O que se pede: Troque "hobby" por "passatempo" no trecho do texto sobre hobby e trabalho que começa em "Assim como pode" e termina em "com essa escolha?", e reescreva o trecho com essa troca.

Texto do documento:
• • • •
Assim como pode ser muito desafiador e complexo transformar em trabalho um hobby, uma paixão. Pois, ser apaixonado por algo, gostar de um hobby, não quer dizer, necessariamente, que sejamos bons naquilo. E isso pode trazer um sofrimento caso se pretenda ter um reconhecimento pelo seu trabalho e/ou um retorno financeiro satisfatório. Por exemplo, eu posso amar jogar futebol e amar, mais ainda, a idéia de jogar profissionalmente por um grande time, ganhar muito dinheiro, ser famoso e aclamado por um estádio cheio. Mas, minha competência futebolística me permitirá alcançar, no máximo, um time de segunda divisão da minha cidade. Será que nesse caso vale a pena seguir minha paixão? Serei realmente feliz com essa escolha?
• • • •
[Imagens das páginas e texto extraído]
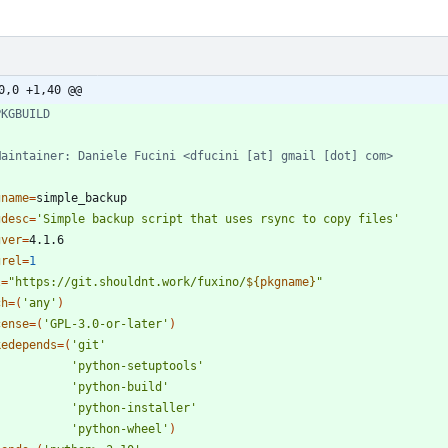
0,0 +1,40 @@
PKGBUILD
Maintainer: Daniele Fucini <dfucini [at] gmail [dot] com>
gname
=
gdesc
=
'Simple backup script that uses rsync to copy files'
gver
=
grel
=
1
l
=
"
https://git.shouldnt.work/fuxino/
${
pkgname
}
"
ch
=
(
'any'
)
cense
=
(
'GPL-3.0-or-later'
)
kedepends
=
(
'git'
'python-setuptools'
'python-build'
'python-installer'
'python-wheel'
)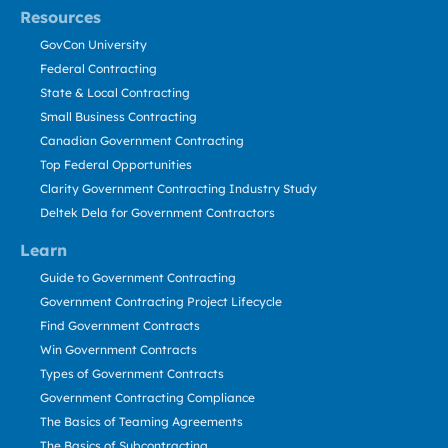
Resources
GovCon University
Federal Contracting
State & Local Contracting
Small Business Contracting
Canadian Government Contracting
Top Federal Opportunities
Clarity Government Contracting Industry Study
Deltek Dela for Government Contractors
Learn
Guide to Government Contracting
Government Contracting Project Lifecycle
Find Government Contracts
Win Government Contracts
Types of Government Contracts
Government Contracting Compliance
The Basics of Teaming Agreements
The Basics of Subcontracting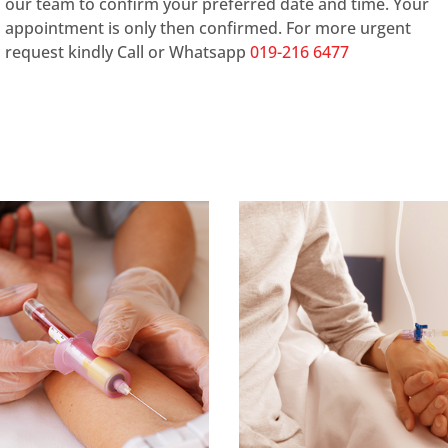
our team to confirm your preferred date and time. Your
appointment is only then confirmed. For more urgent
request kindly Call or Whatsapp
019-216 6477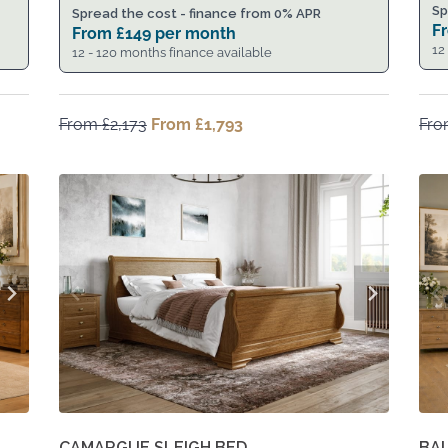
Sp
Spread the cost - finance from 0% APR
F
From
£
149
per month
12
12 - 120 months finance available
From
£
2,173
Original
From
£
1,793
Current
Fr
price
price
was:
is:
From
From
£2,173.
£1,793.
CAMARGUE SLEIGH BED
BA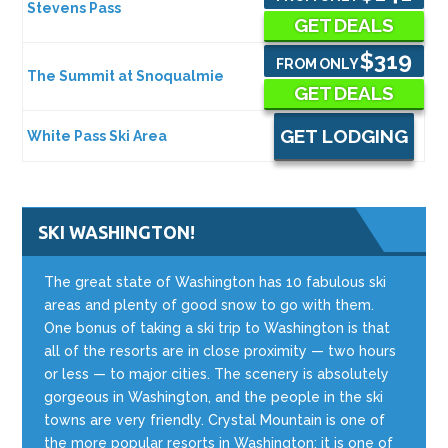
Stevens Pass
GET DEALS
$319
FROM ONLY
The Summit at Snoqualmie
GET DEALS
GET LODGING
White Pass Ski Area
SKI WASHINGTON!
The great state of Washington has 10 fabulous ski
areas and plenty of good snow to go with them.
One bonus of taking a ski trip to Washington is that
all of the resorts are in close proximity — two hours
or less — to major cities. The scenery is absolutely
gorgeous in Washington, and the people in the ski
towns are very friendly. Crystal Mountain is one of
the more popular resorts in Washington; it is one of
• • • •
Resultado do exercício:
Assim como pode ser muito desafiador e complexo transformar em trabalho um passatempo, uma paixão. Pois, ser apaixonado por algo, gostar de um passatempo, não quer dizer, necessariamente, que sejamos bons naquilo. E isso pode trazer um sofrimento caso se pretenda ter um reconhecimento pelo seu trabalho e/ou um retorno financeiro satisfatório. Por exemplo, eu posso amar jogar futebol e amar, mais ainda, a idéia de jogar profissionalmente por um grande time, ganhar muito dinheiro, ser famoso e aclamado por um estádio cheio. Mas, minha competência futebolística me permitirá alcançar, no máximo, um time de segunda divisão da minha cidade. Será que nesse caso vale a pena seguir minha paixão? Serei realmente feliz com essa escolha?